(EXERCISES):
1/ Quote the passage on commuting customs, starting at "Behavior based on" and ending at "of cultural propriety.".
2/ In the passage on commuting customs, what are Dublin bus riders expected to do to get a bus to stop for them?
3/ Which cities does the passage on commuting customs name?

EXTRACT Start Marker

Behavior based on learned customs is not a bad thing. Being familiar with unwritten rules helps people feel secure and “normal.” Most people want to live their daily lives confident that their behaviors will not be challenged or disrupted. But even an action as seemingly simple as commuting to work evidences a great deal of cultural propriety.
Take the case of going to work on public transportation. Whether people are commuting in Dublin, Cairo, Mumbai, or San Francisco, many behaviors will be the same, but significant differences also arise between cultures. Typically, a passenger will find a marked bus stop or station, wait for his bus or train, pay an agent before or after boarding, and quietly take a seat if one is available (Figure 2.1). But when boarding a bus in Cairo, passengers might have to run, because buses there often do not come to a full stop to take on patrons. Dublin bus riders would be expected to extend an arm to indicate that they want the bus to stop for them. And when boarding a commuter train in Mumbai, passengers must squeeze into overstuffed cars amid a lot of pushing and shoving on the crowded platforms. That kind of behavior would be considered the height of rudeness in the United States, but in Mumbai it reflects the daily challenges of getting around on a train system that is taxed to capacity.

EXTRACT End Marker
DATA SECTION Start Marker

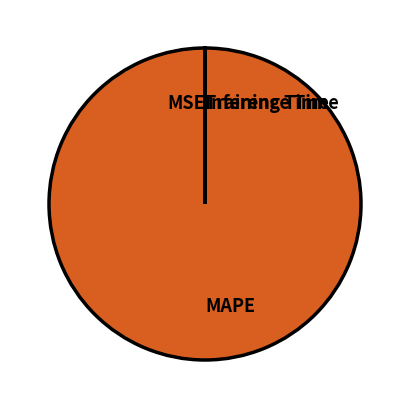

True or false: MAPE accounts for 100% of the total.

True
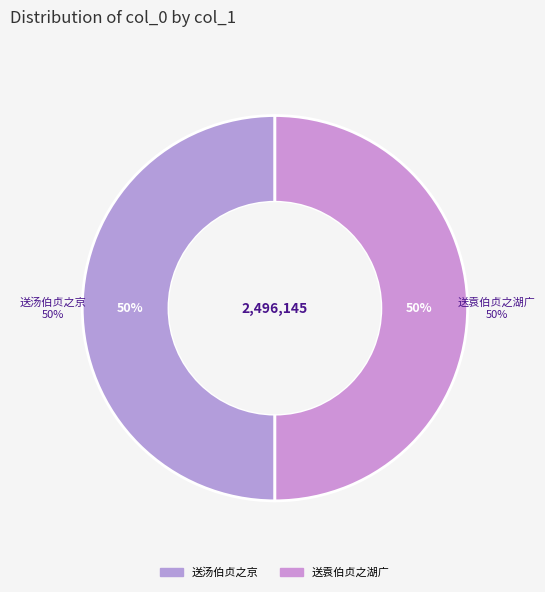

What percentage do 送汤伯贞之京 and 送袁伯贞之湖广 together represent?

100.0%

DATA SECTION End Marker

(ANSWERS TO THIS EXERCISE):
1/
Behavior based on learned customs is not a bad thing. Being familiar with unwritten rules helps people feel secure and “normal.” Most people want to live their daily lives confident that their behaviors will not be challenged or disrupted. But even an action as seemingly simple as commuting to work evidences a great deal of cultural propriety.

2/ They extend an arm.

3/ Dublin, Cairo, Mumbai, San Francisco